Gloss’s subtle and lyrical prose examines the lives and personal struggles of the passengers—now among the stars—and evokes the struggle of our complicated history on Earth.
The Earth is dying, so a community of Esperanto-speaking Quakers convert an orbital station into a starship, and set off to look for a new world. A hundred years later, their ship is slowly deteriorating, children are being born with radiation-induced deformities, but the new world is cold, semi-barren and inhospitable. What to do?
This is a more realistic view of generation travel to new planets: the gradual loss of function on the ship, and the inhospitability of alien worlds. The new world is hostile, and there is a genuine choice to make: stay on the slowly decaying but known, warm, and understood enclosed ship, or move to the new wild, cold, inhospitable, terrifyingly open world? Neither choice is good.
Despite being well written, this is depressing on many levels, and not just because of the realistic appraisal of the colonisation task in hand (although I am not convinced by the ecology of the new world: oxygen atmosphere and birdlike creatures, but precious little vegetation?; and I am very not convinced by the reiki healing scene). The Quaker lifestyle means that conflicts are resolved peacefully, by discussions in Meetings; yet despite some interesting resolutions that result from this approach, everyone seems so glum: there is no joy or excitement, just the same daily banal routine, and people not really liking each other, or understanding themselves. The day to day existence feels dull, and the lack of opportunity for growth feels stifling. I just didn’t care for the characters, or what choice they made.

*Extracted entries:*
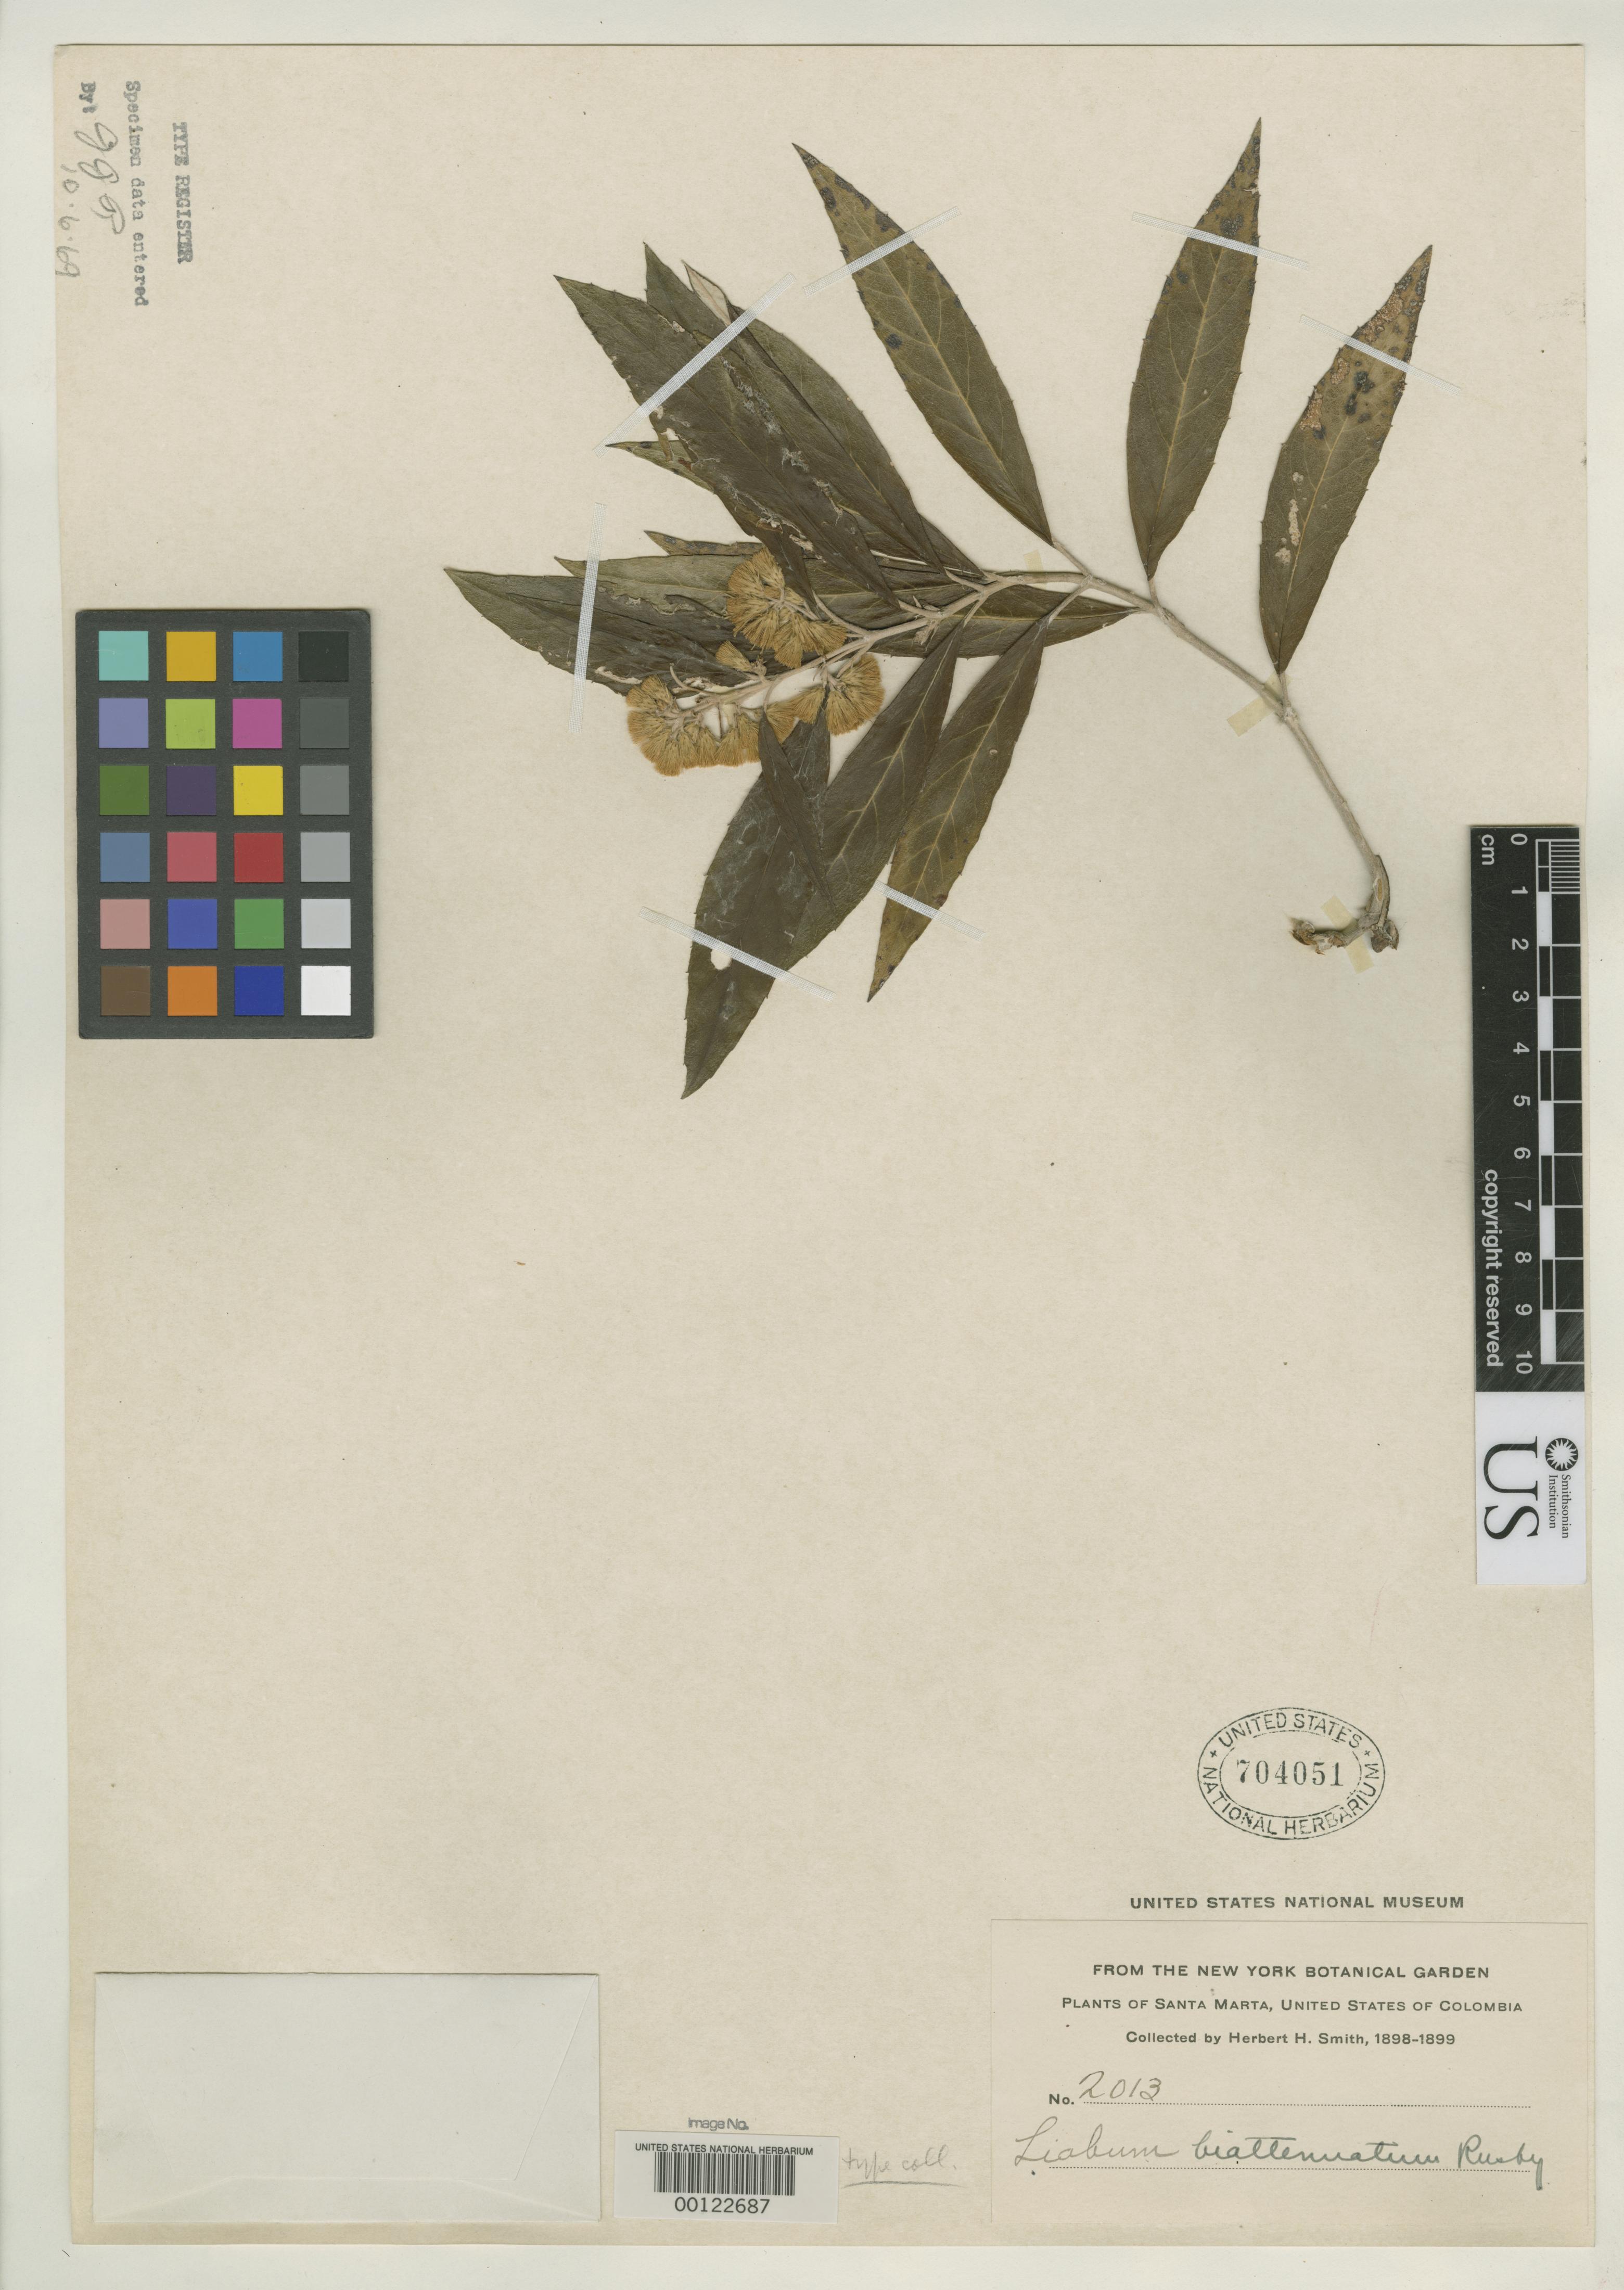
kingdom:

* * *

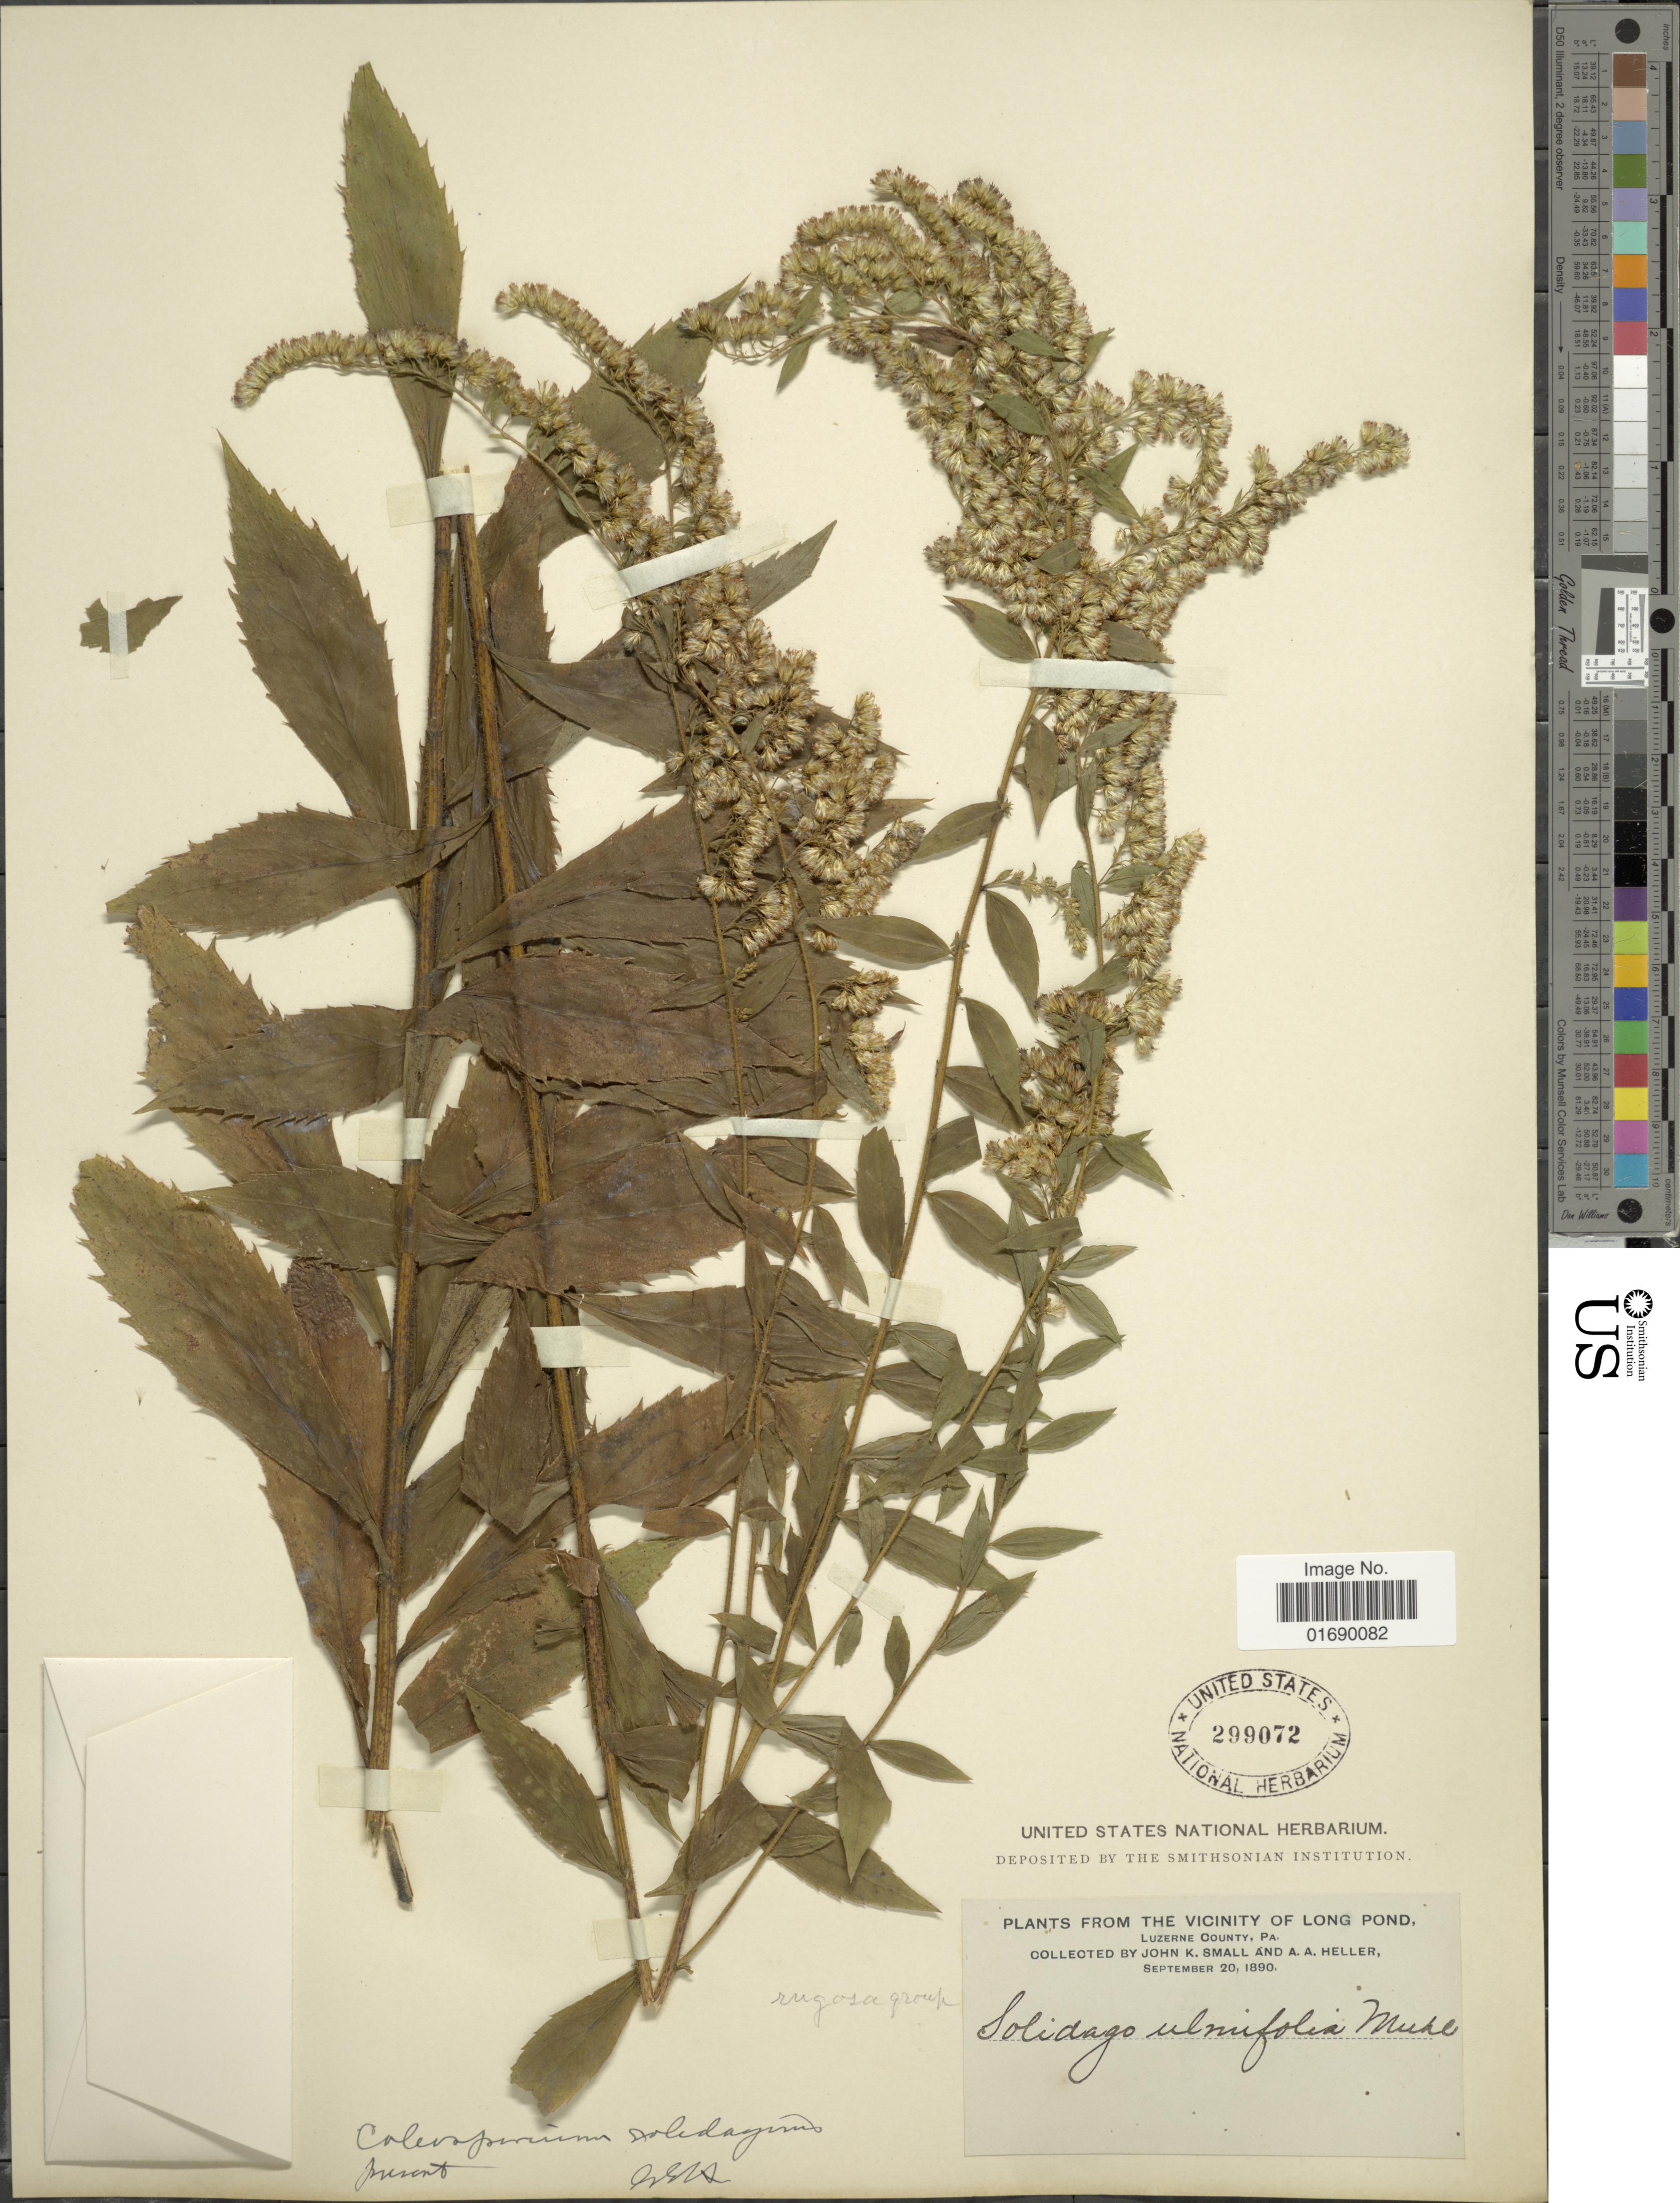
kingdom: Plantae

*Problems:*
**A)** In the book review, what language does the community of Quakers speak?
**B)** Echo the stretch of the book review from "The Earth is" through "choice is good.".

*Set of answers:*
**A)** Esperanto

**B)**
The Earth is dying, so a community of Esperanto-speaking Quakers convert an orbital station into a starship, and set off to look for a new world. A hundred years later, their ship is slowly deteriorating, children are being born with radiation-induced deformities, but the new world is cold, semi-barren and inhospitable. What to do?
This is a more realistic view of generation travel to new planets: the gradual loss of function on the ship, and the inhospitability of alien worlds. The new world is hostile, and there is a genuine choice to make: stay on the slowly decaying but known, warm, and understood enclosed ship, or move to the new wild, cold, inhospitable, terrifyingly open world? Neither choice is good.